Interventions: Clarithromycin 500 mg twice daily, rifabutin 300–450 mg daily, the combination of the two or no MAC prophylaxis.

Main outcome measurement: Laboratory-confirmed cryptosporidiosis. Subjects were analyzed in an intent-to-treat and as-treated manner using time-to-event analyses (Cox proportional hazards models).
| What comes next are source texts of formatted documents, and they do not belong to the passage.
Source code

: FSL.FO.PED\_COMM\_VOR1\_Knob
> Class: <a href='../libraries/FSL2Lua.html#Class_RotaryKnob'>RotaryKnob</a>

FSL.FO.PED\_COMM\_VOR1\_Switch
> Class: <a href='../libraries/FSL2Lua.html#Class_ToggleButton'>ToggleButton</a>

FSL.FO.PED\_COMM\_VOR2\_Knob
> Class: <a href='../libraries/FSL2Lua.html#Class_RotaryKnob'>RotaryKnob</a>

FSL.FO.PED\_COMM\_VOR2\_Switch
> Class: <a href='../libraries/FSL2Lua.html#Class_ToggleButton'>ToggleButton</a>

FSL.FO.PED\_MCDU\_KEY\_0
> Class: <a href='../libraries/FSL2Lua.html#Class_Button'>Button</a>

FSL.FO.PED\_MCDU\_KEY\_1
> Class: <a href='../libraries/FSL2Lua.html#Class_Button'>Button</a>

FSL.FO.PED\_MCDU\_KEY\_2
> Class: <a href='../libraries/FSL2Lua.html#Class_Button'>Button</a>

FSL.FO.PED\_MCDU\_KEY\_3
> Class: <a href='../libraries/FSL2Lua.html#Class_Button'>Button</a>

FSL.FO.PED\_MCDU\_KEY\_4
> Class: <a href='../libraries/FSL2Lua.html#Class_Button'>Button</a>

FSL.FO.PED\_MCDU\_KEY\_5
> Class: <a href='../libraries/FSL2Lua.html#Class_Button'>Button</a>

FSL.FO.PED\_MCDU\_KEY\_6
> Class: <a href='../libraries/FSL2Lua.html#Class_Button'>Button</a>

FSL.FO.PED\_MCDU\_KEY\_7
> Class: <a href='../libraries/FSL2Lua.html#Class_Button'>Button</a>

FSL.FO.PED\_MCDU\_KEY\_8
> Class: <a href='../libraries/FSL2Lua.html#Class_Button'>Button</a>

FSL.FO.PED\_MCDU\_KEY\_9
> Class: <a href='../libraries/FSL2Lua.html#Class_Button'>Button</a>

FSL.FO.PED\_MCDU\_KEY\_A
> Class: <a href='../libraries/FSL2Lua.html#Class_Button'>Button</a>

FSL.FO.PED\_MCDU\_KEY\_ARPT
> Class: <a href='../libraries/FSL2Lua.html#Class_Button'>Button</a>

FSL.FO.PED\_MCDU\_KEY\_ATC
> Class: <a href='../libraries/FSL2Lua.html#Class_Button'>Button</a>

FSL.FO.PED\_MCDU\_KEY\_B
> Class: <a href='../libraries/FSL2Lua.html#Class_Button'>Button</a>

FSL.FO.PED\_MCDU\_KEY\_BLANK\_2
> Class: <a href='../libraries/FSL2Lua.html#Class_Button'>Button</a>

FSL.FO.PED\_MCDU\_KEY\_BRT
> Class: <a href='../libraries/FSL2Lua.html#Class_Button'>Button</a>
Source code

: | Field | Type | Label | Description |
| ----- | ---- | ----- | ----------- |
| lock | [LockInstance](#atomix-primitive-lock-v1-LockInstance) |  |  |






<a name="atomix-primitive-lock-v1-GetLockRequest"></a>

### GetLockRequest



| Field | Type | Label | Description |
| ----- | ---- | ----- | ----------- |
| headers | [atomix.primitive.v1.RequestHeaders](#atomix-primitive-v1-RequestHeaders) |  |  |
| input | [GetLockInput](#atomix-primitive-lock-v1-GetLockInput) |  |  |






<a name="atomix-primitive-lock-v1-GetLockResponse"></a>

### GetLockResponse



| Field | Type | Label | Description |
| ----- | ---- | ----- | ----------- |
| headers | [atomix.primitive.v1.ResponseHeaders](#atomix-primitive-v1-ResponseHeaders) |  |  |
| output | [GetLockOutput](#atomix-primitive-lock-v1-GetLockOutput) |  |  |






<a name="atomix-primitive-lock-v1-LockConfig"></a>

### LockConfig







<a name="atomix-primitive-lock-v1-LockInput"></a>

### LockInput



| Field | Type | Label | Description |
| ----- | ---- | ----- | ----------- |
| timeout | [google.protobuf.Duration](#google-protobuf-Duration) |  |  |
Results: The median length of follow up was 463 days. The median CD4 count at entry was 29 × 106 cell/l (range 0–182). There were 60 cases of cryptosporidiosis during the prospective observational period, with an event rate of 2.2 per 100 person-years. In the intent-to-treat [relative risk (RR) 0.50; 95% confidence interval (CI) 0.26–0.96;P = 0.04] and as-treated (RR 0.42; 95% CI 0.20–0.91;P = 0.03) analyses, rifabutin alone was significantly associated with a lower rate of cryptosporidiosis. Clarithromycin alone was not protective in similar analyses (P = 0.98 and 0.90, respectively).

Conclusions: In doses used to prevent MAC infection, rifabutin but not clarithromycin decreases the risk of developing cryptosporidiosis in persons with advanced HIV infection who are not receiving potent combination antiretroviral therapy.

© 2000 Lippincott Williams & Wilkins, Inc.